Try it:
Every entry is to be returned exactly as it stands; the pictures are to be dropped.

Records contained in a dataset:
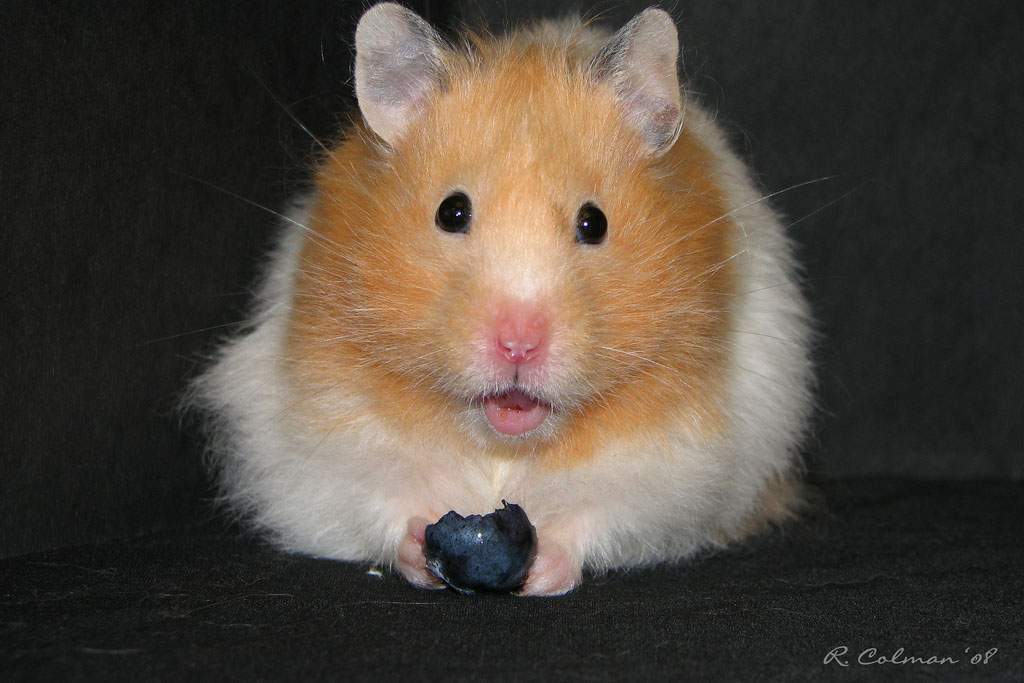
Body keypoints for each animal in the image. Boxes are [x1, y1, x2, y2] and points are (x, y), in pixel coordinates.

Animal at [192, 2, 815, 593]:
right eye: (451, 212)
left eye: (594, 223)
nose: (518, 346)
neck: (504, 445)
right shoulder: (317, 444)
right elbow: (379, 500)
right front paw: (422, 547)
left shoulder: (682, 464)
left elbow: (602, 515)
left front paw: (543, 568)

Final answer:
Body keypoints for each animal in the image. Boxes are [x1, y1, x2, y2] and points are (x, y), in pixel coordinates.

Animal at [192, 2, 815, 593]:
right eye: (451, 212)
left eye: (594, 223)
nose: (518, 346)
neck: (504, 445)
right shoulder: (317, 444)
right elbow: (379, 500)
right front paw: (422, 547)
left shoulder: (682, 464)
left elbow: (602, 515)
left front paw: (543, 568)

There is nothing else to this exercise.